Le 21 février, cinq membres des Pussy Riot en collants et robes courtes, affublées de cagoules de couleurs vives, avaient dansé et chanté dans la cathédrale du Christ Saint-Sauveur à Moscou, criant notamment «Marie mère de Dieu, chasse Poutine!». Vladimir Poutine avait dénoncé l'acte, mais souhaité que la peine ne soit pas «trop sévère».

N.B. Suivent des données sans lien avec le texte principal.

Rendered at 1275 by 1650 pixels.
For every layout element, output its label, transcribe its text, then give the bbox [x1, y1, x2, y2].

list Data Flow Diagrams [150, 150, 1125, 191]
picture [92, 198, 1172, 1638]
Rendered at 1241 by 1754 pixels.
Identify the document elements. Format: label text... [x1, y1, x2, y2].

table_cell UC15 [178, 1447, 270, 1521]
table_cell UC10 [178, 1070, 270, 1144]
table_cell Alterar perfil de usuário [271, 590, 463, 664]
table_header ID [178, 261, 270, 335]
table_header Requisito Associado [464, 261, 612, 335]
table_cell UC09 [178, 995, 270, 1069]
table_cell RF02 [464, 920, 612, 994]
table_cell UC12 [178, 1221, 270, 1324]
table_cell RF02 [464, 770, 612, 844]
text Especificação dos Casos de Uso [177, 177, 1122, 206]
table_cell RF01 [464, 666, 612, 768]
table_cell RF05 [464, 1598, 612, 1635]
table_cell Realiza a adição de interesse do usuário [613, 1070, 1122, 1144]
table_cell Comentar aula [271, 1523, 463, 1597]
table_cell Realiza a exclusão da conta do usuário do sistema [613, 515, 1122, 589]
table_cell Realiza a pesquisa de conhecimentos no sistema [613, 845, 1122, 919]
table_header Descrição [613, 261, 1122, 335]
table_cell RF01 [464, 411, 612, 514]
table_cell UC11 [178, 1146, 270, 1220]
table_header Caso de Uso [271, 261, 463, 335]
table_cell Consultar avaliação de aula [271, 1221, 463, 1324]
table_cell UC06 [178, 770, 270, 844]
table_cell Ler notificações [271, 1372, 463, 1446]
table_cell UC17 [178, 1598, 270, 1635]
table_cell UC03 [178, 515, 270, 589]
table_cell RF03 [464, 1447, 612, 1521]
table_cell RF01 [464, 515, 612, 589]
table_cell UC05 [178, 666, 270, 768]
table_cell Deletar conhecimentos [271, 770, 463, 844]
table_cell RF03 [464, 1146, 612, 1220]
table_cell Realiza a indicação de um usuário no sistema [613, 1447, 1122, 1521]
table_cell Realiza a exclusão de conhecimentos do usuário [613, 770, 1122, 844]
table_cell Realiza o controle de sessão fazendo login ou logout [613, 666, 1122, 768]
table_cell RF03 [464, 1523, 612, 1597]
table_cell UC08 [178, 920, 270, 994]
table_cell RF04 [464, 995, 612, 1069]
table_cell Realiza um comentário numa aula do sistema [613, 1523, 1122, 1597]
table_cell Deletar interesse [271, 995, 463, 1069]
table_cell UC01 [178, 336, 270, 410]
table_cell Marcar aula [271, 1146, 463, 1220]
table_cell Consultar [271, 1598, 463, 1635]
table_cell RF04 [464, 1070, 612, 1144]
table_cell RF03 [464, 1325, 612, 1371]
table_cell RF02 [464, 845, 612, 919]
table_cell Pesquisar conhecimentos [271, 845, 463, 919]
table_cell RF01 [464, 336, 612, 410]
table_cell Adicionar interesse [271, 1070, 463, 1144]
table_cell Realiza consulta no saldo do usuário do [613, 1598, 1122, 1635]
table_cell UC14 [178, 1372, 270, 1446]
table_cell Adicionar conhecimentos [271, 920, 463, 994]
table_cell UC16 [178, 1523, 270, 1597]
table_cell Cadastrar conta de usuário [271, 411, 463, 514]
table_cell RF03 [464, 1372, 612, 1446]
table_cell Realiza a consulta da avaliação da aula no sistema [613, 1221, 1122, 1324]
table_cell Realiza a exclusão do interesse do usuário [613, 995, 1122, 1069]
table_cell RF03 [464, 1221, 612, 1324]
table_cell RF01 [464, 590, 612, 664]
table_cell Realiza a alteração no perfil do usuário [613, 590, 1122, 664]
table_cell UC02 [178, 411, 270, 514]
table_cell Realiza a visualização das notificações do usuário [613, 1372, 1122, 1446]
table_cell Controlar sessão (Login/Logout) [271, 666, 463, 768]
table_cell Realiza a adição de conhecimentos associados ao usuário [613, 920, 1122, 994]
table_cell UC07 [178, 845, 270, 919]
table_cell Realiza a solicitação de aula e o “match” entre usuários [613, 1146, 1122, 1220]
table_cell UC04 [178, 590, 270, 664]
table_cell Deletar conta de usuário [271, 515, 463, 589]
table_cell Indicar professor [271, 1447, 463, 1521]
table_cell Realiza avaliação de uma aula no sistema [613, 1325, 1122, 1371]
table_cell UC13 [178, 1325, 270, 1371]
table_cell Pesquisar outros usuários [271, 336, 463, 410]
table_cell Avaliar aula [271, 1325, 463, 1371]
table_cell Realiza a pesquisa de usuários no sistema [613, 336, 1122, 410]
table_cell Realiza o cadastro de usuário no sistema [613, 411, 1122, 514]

Le procès met en lumière l'influence de l'église orthodoxe russe, réprimée du temps de l'Union soviétique, sur la Russie actuelle. Malgré la séparation officielle des pouvoirs religieux et laïque, l'Église se considère comme le coeur de l'identité nationale russe. Ses détracteurs estiment qu'elle constitue de fait un quasi-État dans l'État.

Des manifestations de soutien aux Pussy Riot ont été organisées dans de nombreuses villes du monde vendredi, notamment à Paris et à Toronto, où une centaine de personnes se sont rassemblées devant le consulat de la Russie pour dénoncer le verdict.

À Moscou, plusieurs centaines de manifestants se sont réunis dans la petite rue du tribunal, aux cris de «La Russie sans Poutine!», malgré le déploiement d'un important dispositif policier. Plusieurs participants ont été arrêtés, dont l'ancien champion d'échecs Garry Kasparov et l'opposant de gauche Sergueï Oudaltsov.

Des personnalités comme Madonna, Björk et Paul McCartney ont également exprimé leur appui au groupe féministe punk.

Pour Amnistie internationale, le verdict de vendredi porte un dur coup à la liberté d'expression en Russie. L'organisation de défense des droits de la personne interprète cette décision comme un avertissement sans équivoque à tous ceux qui se risqueraient à critiquer le régime, et considère les trois militantes comme des prisonnières d'opinion, détenues uniquement pour avoir exprimé leurs idées de manière pacifique. L'organisation appelle à leur libération.

Le président américain Barack Obama s'est dit déçu du jugement, a commenté le porte-parole de la Maison-Blanche, Josh Earnest. «Nous comprenons que le comportement du groupe a pu offenser des gens, mais nous avons tout de même de serieuses inquiétudes quant à la façon dont elles ont été traitées par le système de justice russe.»

L'affaire a terni l'image de la Russie dans le monde, surtout après les manifestations massives de l'opposition consécutives à la victoire du parti de Vladimir Poutine aux élections législatives de 2011. Plusieurs lois récentes prévoyant des amendes énormes limitent désormais de tels rassemblements.

Président de 2000 à 2008, Vladimir Poutine a retrouvé son poste le 7 mai après avoir été le premier ministre de Dimitri Medvedev pendant quatre ans en raison de la limite constitutionnelle de deux mandats présidentiels consécutifs.